These were not mere idle words, and the belief then expressed became

with Hugh Worthington a firm, fixed principle, which his skeptical uncle

tried in vain to eradicate. "There was a heaven, and she was there,"

comprised nearly the whole of Hugh's religious creed, if we except a

vague, misty hope, that he, too, would some day find her, how or by what

means he never seriously inquired; only this he knew, it would be

through her influence, which even now followed him everywhere, producing

its good effects. It had checked him many and many a time when his

fierce temper was in the ascendant, forcing back the harsh words he

would otherwise have spoken, and making him as gentle as a child; and

when the temptations to which young men of his age are exposed were

spread out alluringly before him, a single thought of her was sufficient

to lead him from the forbidden ground.

Only once had he fallen, and that two years before, when, as if some

demon had possessed him, he shook off all remembrances of the past, and

yielding to the baleful fascinations of one who seemed to sway him at

will, plunged into a tide of dissipation, and lent himself at last to an

act which had since embittered every waking hour. As if all the events

of his life were crowding upon his memory this night, he thought of two

years ago, and the scene which transpired in the suburbs of New York,

whither immediately after his uncle's death he had gone upon a matter of

important business. In the gleaming fire before him there was now

another face than hers, an older, a different, though not less beautiful

face, and Hugh shuddered as he thought how it must have changed ere

this--thought of the anguish which stole into the dark, brown eyes when

first the young girl learned how cruelly she had been betrayed. Why

hadn't he saved her? What had she done to him that he should treat her

so, and where was she now? Possibly she was dead. He almost hoped she

was, for if she were, the two were then together, his golden-haired and

brown, for thus he designated the two.

Larger and fuller grew the veins upon his forehead, as memory kept thus

faithfully at work, and so absorbed was Hugh in his reverie that until

twice repeated he did not hear his mother's anxious inquiry: "What is that noise? It sounds like some one in distress."

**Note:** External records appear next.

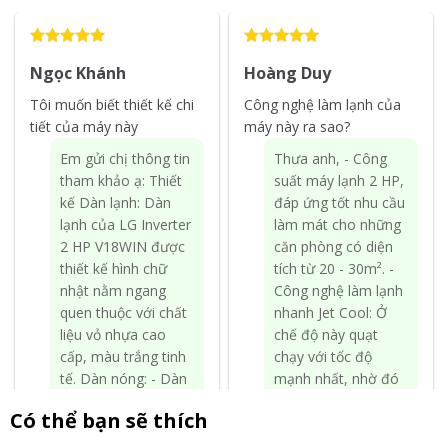
Ngọc Khánh
Hoàng Duy
Tôi muốn biết thiết kế chi
Công nghệ làm lạnh của
tiết của máy này
máy này ra sao?
Em gửi chị thông tin
Thưa anh, - Công
tham khảo ạ: Thiết
suất máy lạnh 2 HP,
kế Dàn lạnh: Dàn
đáp ứng tốt nhu cầu
lạnh của LG Inverter
làm mát cho những
2 HP V18WIN được
căn phòng có diện
thiết kế hình chữ
tích từ 20 - 30m². -
nhật nằm ngang
Công nghệ làm lạnh
quen thuộc với chất
nhanh Jet Cool: Ở
liệu vỏ nhựa cao
chế độ này quạt
cấp, màu trắng tinh
chạy với tốc độ
tế. Dàn nóng: - Dàn
mạnh nhất, nhờ đó
nóng của máy lạnh
máy lạnh nhanh
Có thể bạn sẽ thích
LG Inverter này
chóng hạ được nhiệt
được thiết kế dạng
độ căn phòng xuống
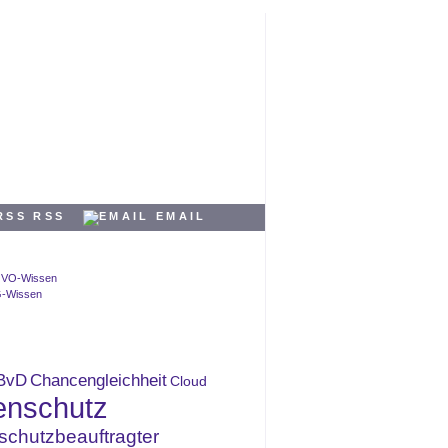
RSS
EMAIL
BvD
Chancengleichheit
Cloud
enschutz
schutzbeauftragter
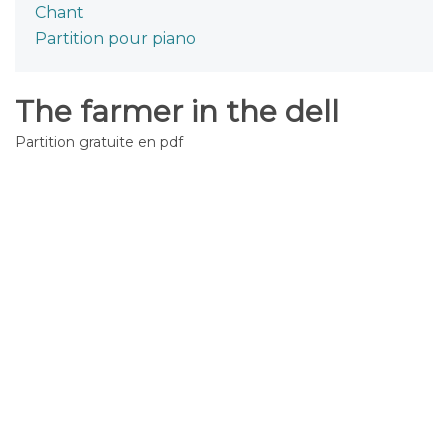
Chant
Partition pour piano
The farmer in the dell
Partition gratuite en pdf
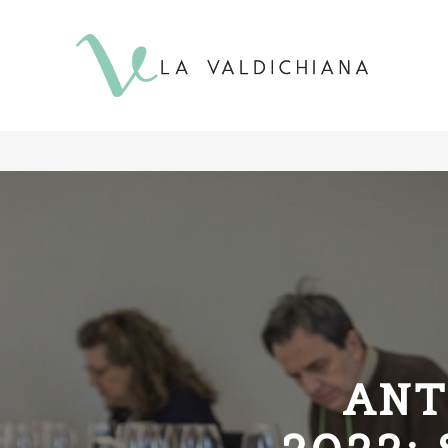
contenuto
ANT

Hugh started at last, and, after listening for a moment he, too, caught

the sound which had so alarmed his mother, and made 'Lina stop her

reading. A moaning cry, as if for help, mingled with an infant's wail,

now here, now there it seemed to be, just as the fierce north wind

shifted its course and drove first at the uncurtained window of the

sitting-room, and then at the ponderous doors of the gloomy hall.